— Request —
Report every line of the data where the string "active" appears.

##########

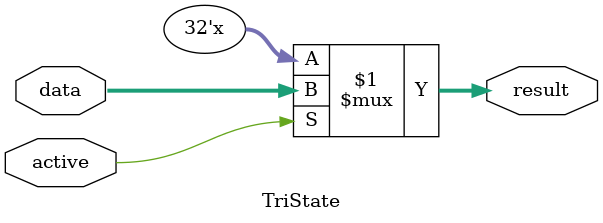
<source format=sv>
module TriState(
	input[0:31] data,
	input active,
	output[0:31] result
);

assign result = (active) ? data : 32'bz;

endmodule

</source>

##########

— Result for this task —
	input active,
assign result = (active) ? data : 32'bz;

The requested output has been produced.